This project combined data from multiple sources, most impart to PCPartPicker and Steam in order to recommend ideal components for a person to buy to build a PC. In doing so we web scrapped, cleaned, and analyzed our data and then built models in order to answer questions regarding building a PC.
During this process, we learned that:
Web scraping is no longer as trivial as it once was. This is due to many websites blocking automatic requests and more complex workarounds are often required.
Data is not always going to be formatted in an obvious manner to accomplish your goals, such as it is in class.
Pre-processing of your data will take the largest chunk of your time.
It is a cyclical process, as even once you've conducted your pre-processing you may have to go back to pre-processing or even data generation once you get into your data modeling section.
Often times you will need to create your own feature given other variables of data you have collected.
Challenges we faced:
During the collection phase, PCPartPicker completely blocked our access to the website and we had to use a VPN to gain access back. Once we gained access back, we manually pulled the HTML file from each page of data we wanted to collect and processed that into a txt file that we then loaded into Python to scrape.
Certain Steam games were age restricted so scrapping required multiple steps rather than the general requests pull.
Steams also had non-consistent naming conventions for components, which required the use of regular expressions for matching.
The original vision for this project was to build a PC builder rather than a predictive model. The requirement for this project then made us shift our focus to creating a predictive model when our data generation and cleaning were not oriented toward this type of model.

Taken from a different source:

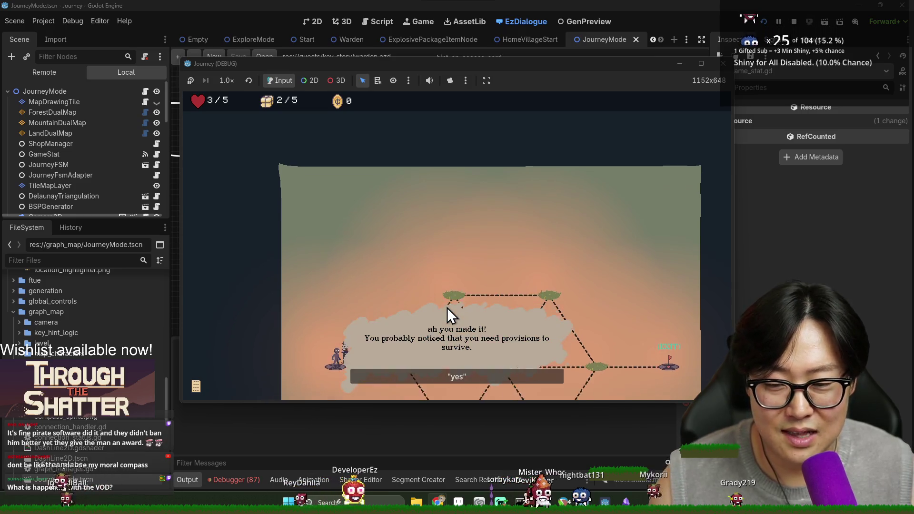
- Talk through the Warden's greeting, answer 'I'll bring back what I can', end the conversation, and close the game
{"action": "left_click", "coordinate": [462, 375]}
{"action": "left_click", "coordinate": [461, 380]}
{"action": "left_click", "coordinate": [461, 376]}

Some key findings from our analysis were:
GPU chipset brand loyalty is not justified by data when looking at cost and price statistics. Both Nvidia and AMD provide a relatively homogeneous distribute when considering price and performance and we did not find any distinct groups or patterns that revealed any brand-specific unique trends.

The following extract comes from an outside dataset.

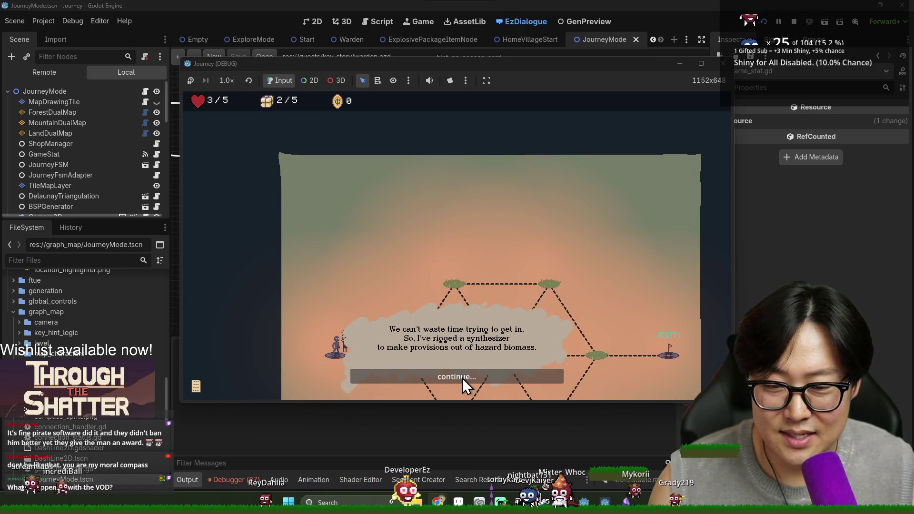
{"action": "left_click", "coordinate": [461, 378]}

We were able to define a methodology for determining the optimal PC component for various price tiers from available products currently on the market. We demonstrated this methodology for choosing the best CPU for low, mid, high, and ultra price tiers (price tiers determined statistically based on available products). This methodology proved to be an accurate and useful analysis tool for determining the best PC components to choose when building a PC and can easily be expanded for other components besides CPUs for building a full gaming PC.
Lastly, we were able to build a future forecasting model to gain insight into how soon we might be able to expect a manufacturer to produce a CPU with specific performance attributes. This model was more challenging and a bit less accurate than the others but was still able to provide results that seemed reasonable based on intuition and currently available data from previous years.
Overall, we believe that we have assembled a useful set of tools to enable consumers to make informed, data-driven decisions when choosing PC parts to purchase when building a custom gaming PC. These tools provide answers to key questions such as the significance of component brands and when to expect new products to be released. Having build custom gaming PCs ourselves, we understand how confusing the process can be and how much time it takes to search for the optimal component within a certain budget. We believe this toolset can help alleviate much of this stress and confusion and can help to get people into the game faster and with a more optimal build for their money.